**Instructions to follow**
Pick out each line of the material below that contains the word "minute", and copy those lines. Case counts.

**Data to examine**

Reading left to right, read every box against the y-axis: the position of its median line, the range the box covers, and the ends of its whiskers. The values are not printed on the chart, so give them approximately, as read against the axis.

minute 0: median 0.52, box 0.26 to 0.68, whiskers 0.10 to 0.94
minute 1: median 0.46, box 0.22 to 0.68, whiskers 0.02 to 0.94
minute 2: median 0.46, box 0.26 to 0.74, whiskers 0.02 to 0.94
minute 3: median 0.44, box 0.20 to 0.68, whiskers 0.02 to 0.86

**Answer to this problem**
minute 0: median 0.52, box 0.26 to 0.68, whiskers 0.10 to 0.94
minute 1: median 0.46, box 0.22 to 0.68, whiskers 0.02 to 0.94
minute 2: median 0.46, box 0.26 to 0.74, whiskers 0.02 to 0.94
minute 3: median 0.44, box 0.20 to 0.68, whiskers 0.02 to 0.86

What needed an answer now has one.